In the instant case, the plaintiff alleged that “Defendant Burleson failed to perform ministerial duties specified in policies for concussion prevention and care. This meets the ‘facial plausibility’ pleading standard set out in Iqbal; there is sufficient factual content to allow the court to ‘draw the reasonable inference that the defendant is liable for the misconduct alleged.’ 556 U.S. at 678 (citing Twombly, 550 U.S. at 556, 570). In other words, the plaintiff’s complaint pleads enough facts for the court to make the reasonable inference that Burleson did not follow a set of specific policies for the prevention and treatment of concussions. Accordingly, to the extent that (the plaintiff states) a claim of negligence in failing to follow specific policies, Defendant Burleson is not entitled to official immunity.”
 
Jeffrey Bowen et al. v.
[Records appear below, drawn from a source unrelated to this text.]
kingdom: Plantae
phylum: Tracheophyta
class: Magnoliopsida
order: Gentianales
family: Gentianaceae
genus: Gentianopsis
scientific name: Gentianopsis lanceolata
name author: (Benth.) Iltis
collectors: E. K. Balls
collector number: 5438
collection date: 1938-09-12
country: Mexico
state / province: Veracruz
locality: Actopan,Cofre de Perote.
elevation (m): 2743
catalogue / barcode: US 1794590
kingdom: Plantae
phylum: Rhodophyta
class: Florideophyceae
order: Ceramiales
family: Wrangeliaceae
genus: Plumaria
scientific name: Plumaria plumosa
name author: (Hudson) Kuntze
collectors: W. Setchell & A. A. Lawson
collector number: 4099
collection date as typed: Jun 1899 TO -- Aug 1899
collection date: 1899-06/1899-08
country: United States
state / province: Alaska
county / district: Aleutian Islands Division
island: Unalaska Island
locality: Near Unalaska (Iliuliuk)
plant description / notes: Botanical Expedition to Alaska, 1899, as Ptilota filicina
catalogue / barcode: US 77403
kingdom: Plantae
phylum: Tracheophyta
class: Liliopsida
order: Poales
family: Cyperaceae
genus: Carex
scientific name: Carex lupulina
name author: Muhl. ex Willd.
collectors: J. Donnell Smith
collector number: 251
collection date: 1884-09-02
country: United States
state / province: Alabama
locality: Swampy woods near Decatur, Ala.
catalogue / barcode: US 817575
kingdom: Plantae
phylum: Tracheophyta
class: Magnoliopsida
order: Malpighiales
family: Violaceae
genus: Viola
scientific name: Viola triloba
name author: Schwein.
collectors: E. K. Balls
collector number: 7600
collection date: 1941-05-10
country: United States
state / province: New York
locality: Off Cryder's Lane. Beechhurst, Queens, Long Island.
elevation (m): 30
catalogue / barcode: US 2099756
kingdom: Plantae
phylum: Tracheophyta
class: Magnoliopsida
Telfair County School District et al.; S.D. Ga.; CV 618-112; 9/17/19
 
Attorneys of Record: (for plaintiffs) James E. Kurhajian, LEAD ATTORNEY, Dustin W. Hamilton Dozier Law Firm LLC, Savannah, GA USA.
 
(for defendants) Hieu M. Nguyen, Phillip L. Hartley, LEAD ATTORNEYS, Harben, Hartley & Hawkins, LLP, Gainesville, GA USA; David N. Nelson, LEAD ATTORNEY, Chambless, Higdon, Richardson, Katz & Griggs, LLP, Macon, GA USA.